BEGIN Data excerpts

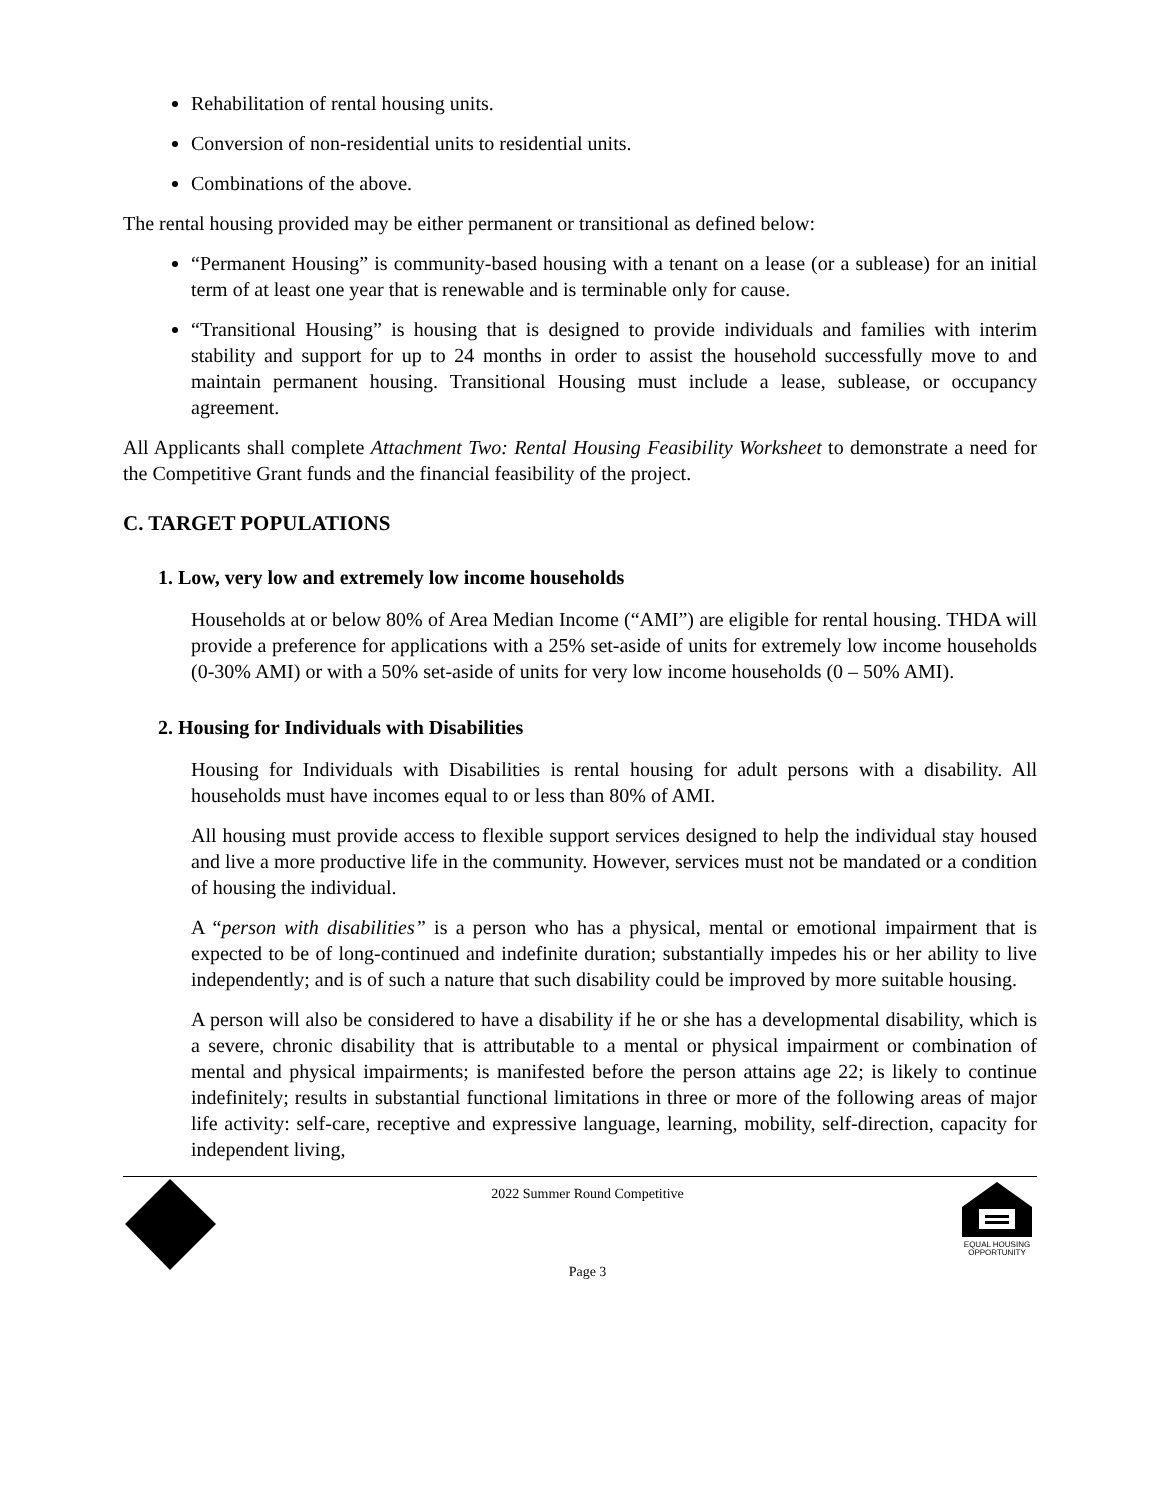Rehabilitation of rental housing units.
Conversion of non-residential units to residential units.
Combinations of the above.
The rental housing provided may be either permanent or transitional as defined below:
“Permanent Housing” is community-based housing with a tenant on a lease (or a sublease) for an initial term of at least one year that is renewable and is terminable only for cause.
“Transitional Housing” is housing that is designed to provide individuals and families with interim stability and support for up to 24 months in order to assist the household successfully move to and maintain permanent housing. Transitional Housing must include a lease, sublease, or occupancy agreement.
All Applicants shall complete Attachment Two: Rental Housing Feasibility Worksheet to demonstrate a need for the Competitive Grant funds and the financial feasibility of the project.
C. TARGET POPULATIONS
1. Low, very low and extremely low income households
Households at or below 80% of Area Median Income (“AMI”) are eligible for rental housing. THDA will provide a preference for applications with a 25% set-aside of units for extremely low income households (0-30% AMI) or with a 50% set-aside of units for very low income households (0 – 50% AMI).
2. Housing for Individuals with Disabilities
Housing for Individuals with Disabilities is rental housing for adult persons with a disability. All households must have incomes equal to or less than 80% of AMI.
All housing must provide access to flexible support services designed to help the individual stay housed and live a more productive life in the community. However, services must not be mandated or a condition of housing the individual.
A “person with disabilities” is a person who has a physical, mental or emotional impairment that is expected to be of long-continued and indefinite duration; substantially impedes his or her ability to live independently; and is of such a nature that such disability could be improved by more suitable housing.
A person will also be considered to have a disability if he or she has a developmental disability, which is a severe, chronic disability that is attributable to a mental or physical impairment or combination of mental and physical impairments; is manifested before the person attains age 22; is likely to continue indefinitely; results in substantial functional limitations in three or more of the following areas of major life activity: self-care, receptive and expressive language, learning, mobility, self-direction, capacity for independent living,
2022 Summer Round Competitive
Page 3
EQUAL HOUSING
OPPORTUNITY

END Data excerpts

§ Work request: Please reproduce the lines from the line with "Housing for Individuals with Disabilities is" to the line with "All housing must", both ends included, exactly as they appear above.

§ Task output:
Housing for Individuals with Disabilities is rental housing for adult persons with a disability. All households must have incomes equal to or less than 80% of AMI.
All housing must provide access to flexible support services designed to help the individual stay housed and live a more productive life in the community. However, services must not be mandated or a condition of housing the individual.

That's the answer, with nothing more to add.